Once you find the line with "Характеристики" in the entries below, return exactly every line from it through the line with "soft sports bag".

Items from a dataset
•••

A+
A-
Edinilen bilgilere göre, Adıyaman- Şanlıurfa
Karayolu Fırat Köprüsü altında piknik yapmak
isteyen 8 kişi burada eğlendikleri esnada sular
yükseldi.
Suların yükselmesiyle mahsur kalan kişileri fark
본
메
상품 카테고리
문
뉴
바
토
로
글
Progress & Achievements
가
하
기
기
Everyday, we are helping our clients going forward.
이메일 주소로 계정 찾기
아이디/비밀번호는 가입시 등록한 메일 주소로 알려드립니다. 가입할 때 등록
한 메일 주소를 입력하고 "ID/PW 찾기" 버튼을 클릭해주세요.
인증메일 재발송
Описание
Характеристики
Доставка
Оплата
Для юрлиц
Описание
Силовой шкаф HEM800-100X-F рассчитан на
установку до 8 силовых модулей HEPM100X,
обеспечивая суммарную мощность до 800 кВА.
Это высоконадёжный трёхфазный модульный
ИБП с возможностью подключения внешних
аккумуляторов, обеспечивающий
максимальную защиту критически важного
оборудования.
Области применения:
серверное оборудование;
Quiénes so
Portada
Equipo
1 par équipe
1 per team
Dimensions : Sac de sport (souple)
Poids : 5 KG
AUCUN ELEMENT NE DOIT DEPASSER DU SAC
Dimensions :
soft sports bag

•••

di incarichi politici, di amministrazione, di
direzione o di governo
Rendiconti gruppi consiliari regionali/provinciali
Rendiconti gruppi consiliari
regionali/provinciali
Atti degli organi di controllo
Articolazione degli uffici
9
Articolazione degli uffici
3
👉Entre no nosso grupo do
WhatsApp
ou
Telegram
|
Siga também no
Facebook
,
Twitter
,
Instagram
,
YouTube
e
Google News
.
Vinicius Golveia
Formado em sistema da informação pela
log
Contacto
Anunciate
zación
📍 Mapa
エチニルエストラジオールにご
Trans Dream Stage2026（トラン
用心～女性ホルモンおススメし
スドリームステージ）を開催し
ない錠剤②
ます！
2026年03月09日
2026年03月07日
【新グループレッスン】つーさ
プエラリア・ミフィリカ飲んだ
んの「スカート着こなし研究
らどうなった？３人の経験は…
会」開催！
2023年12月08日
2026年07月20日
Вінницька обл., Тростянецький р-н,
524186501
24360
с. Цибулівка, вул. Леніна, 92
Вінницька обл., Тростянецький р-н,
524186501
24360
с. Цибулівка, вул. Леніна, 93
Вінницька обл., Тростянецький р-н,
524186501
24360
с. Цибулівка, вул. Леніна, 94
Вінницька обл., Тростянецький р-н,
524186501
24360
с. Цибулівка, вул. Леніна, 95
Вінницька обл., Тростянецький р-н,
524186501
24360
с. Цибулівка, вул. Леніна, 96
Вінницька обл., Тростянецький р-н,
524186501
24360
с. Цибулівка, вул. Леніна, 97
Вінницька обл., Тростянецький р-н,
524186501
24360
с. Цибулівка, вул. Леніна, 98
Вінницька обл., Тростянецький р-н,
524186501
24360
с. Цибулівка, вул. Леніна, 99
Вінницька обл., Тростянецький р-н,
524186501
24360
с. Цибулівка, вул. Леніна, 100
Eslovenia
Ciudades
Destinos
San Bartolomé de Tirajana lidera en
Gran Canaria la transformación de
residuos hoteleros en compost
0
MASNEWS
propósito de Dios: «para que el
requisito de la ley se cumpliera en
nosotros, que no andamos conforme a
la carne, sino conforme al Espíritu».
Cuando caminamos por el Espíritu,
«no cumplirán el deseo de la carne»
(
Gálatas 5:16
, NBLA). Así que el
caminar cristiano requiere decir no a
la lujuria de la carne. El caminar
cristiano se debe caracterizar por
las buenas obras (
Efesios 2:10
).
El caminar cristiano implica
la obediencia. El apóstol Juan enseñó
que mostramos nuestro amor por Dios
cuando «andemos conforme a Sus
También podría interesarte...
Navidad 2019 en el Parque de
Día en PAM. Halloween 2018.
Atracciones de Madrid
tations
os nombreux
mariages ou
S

•••

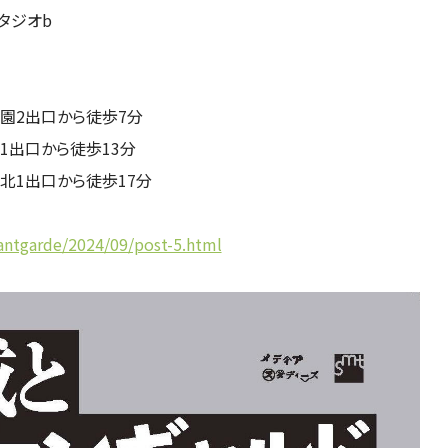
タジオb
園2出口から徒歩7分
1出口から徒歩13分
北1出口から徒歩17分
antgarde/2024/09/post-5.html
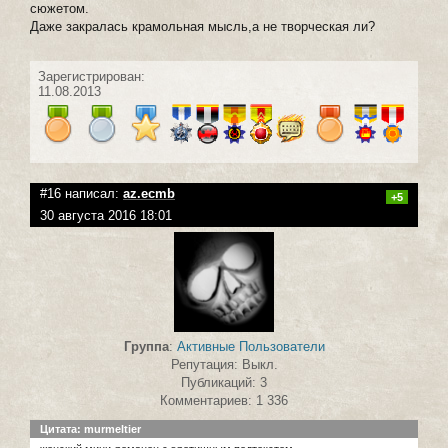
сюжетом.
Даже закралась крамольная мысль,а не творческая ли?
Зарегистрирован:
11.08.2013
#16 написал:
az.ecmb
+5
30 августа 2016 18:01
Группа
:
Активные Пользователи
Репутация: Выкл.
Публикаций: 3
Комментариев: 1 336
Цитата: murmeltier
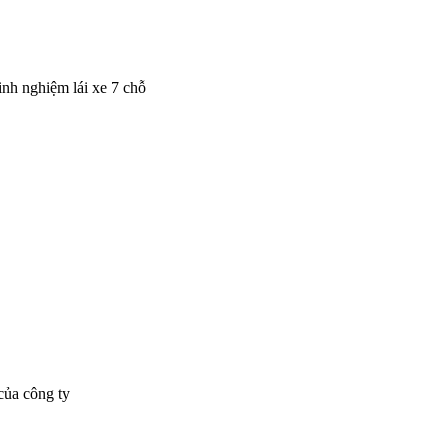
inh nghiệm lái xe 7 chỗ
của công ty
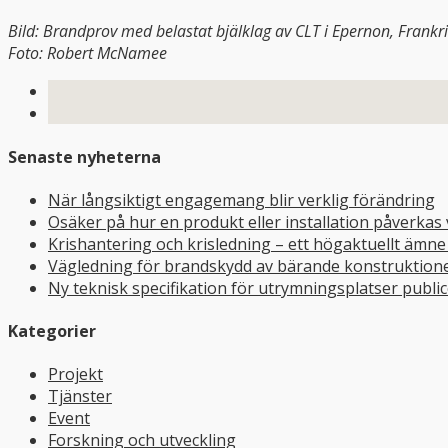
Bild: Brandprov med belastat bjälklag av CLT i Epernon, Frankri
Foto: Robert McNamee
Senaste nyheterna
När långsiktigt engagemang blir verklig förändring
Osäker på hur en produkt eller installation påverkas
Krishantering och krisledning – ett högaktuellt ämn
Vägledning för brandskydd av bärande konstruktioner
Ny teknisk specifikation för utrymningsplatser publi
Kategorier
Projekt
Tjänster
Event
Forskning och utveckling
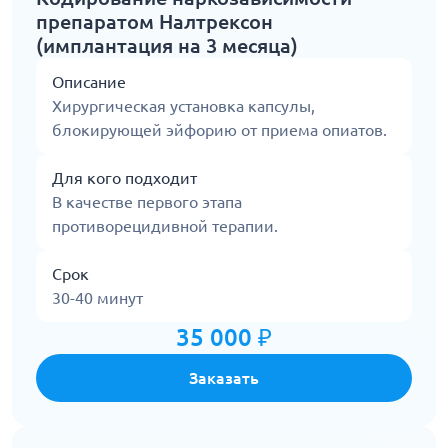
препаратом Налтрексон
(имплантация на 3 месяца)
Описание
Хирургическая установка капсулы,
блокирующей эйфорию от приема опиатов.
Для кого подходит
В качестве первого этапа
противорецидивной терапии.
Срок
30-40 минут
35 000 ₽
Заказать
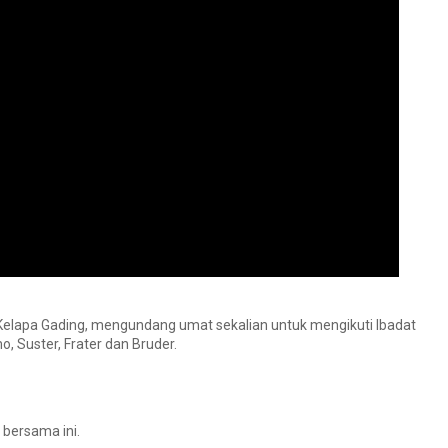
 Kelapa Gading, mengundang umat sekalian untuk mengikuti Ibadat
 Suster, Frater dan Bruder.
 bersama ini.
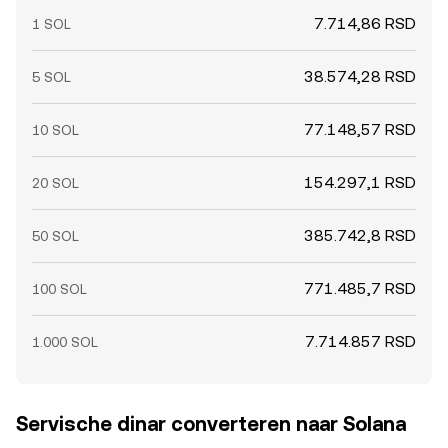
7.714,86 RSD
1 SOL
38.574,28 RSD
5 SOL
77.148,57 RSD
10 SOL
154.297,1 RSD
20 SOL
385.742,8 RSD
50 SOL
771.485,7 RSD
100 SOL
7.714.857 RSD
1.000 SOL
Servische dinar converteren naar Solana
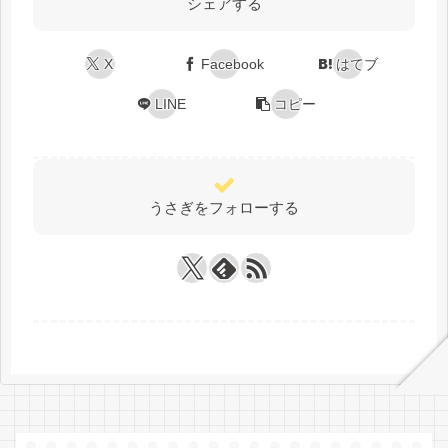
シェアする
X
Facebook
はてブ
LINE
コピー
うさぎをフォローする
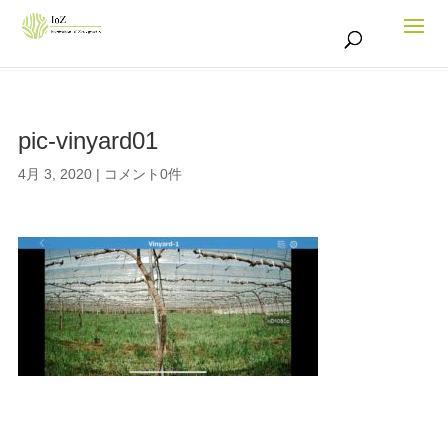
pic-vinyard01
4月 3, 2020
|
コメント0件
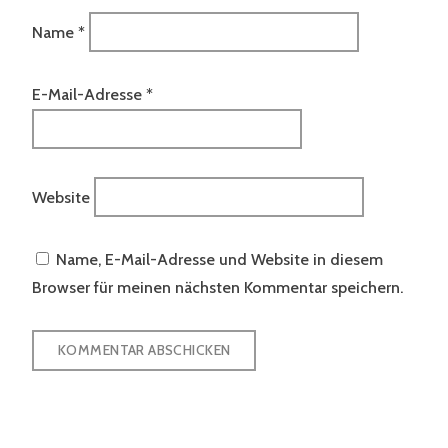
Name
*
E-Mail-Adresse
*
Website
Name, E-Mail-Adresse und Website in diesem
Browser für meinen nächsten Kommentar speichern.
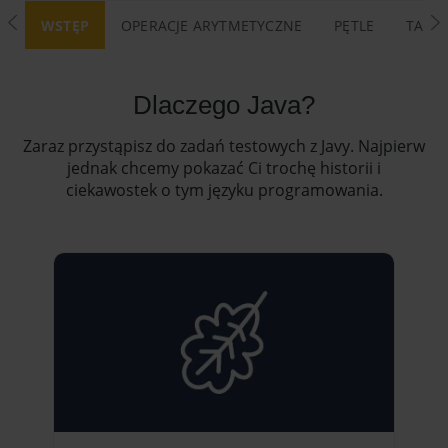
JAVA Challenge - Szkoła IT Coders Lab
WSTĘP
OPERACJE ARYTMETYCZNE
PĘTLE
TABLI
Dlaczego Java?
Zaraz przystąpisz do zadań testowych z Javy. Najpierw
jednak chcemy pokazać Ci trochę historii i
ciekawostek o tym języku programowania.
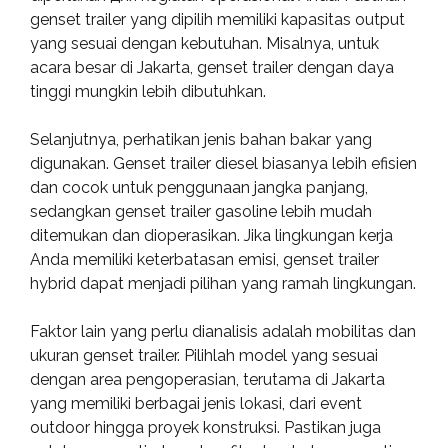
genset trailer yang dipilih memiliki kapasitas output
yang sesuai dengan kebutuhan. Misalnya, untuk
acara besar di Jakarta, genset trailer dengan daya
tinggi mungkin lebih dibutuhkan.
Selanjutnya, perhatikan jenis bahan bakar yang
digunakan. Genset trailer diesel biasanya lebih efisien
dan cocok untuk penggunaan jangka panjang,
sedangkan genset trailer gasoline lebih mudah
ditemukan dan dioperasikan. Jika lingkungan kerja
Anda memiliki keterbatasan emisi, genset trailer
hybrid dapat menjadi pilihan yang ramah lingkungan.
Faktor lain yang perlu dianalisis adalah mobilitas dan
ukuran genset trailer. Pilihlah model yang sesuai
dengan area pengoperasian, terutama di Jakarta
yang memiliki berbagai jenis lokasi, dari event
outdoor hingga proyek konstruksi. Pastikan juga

•••

Expected output ▸
Характеристики
Доставка
Оплата
Для юрлиц
Описание
Силовой шкаф HEM800-100X-F рассчитан на
установку до 8 силовых модулей HEPM100X,
обеспечивая суммарную мощность до 800 кВА.
Это высоконадёжный трёхфазный модульный
ИБП с возможностью подключения внешних
аккумуляторов, обеспечивающий
максимальную защиту критически важного
оборудования.
Области применения:
серверное оборудование;
Quiénes so
Portada
Equipo
1 par équipe
1 per team
Dimensions : Sac de sport (souple)
Poids : 5 KG
AUCUN ELEMENT NE DOIT DEPASSER DU SAC
Dimensions :
soft sports bag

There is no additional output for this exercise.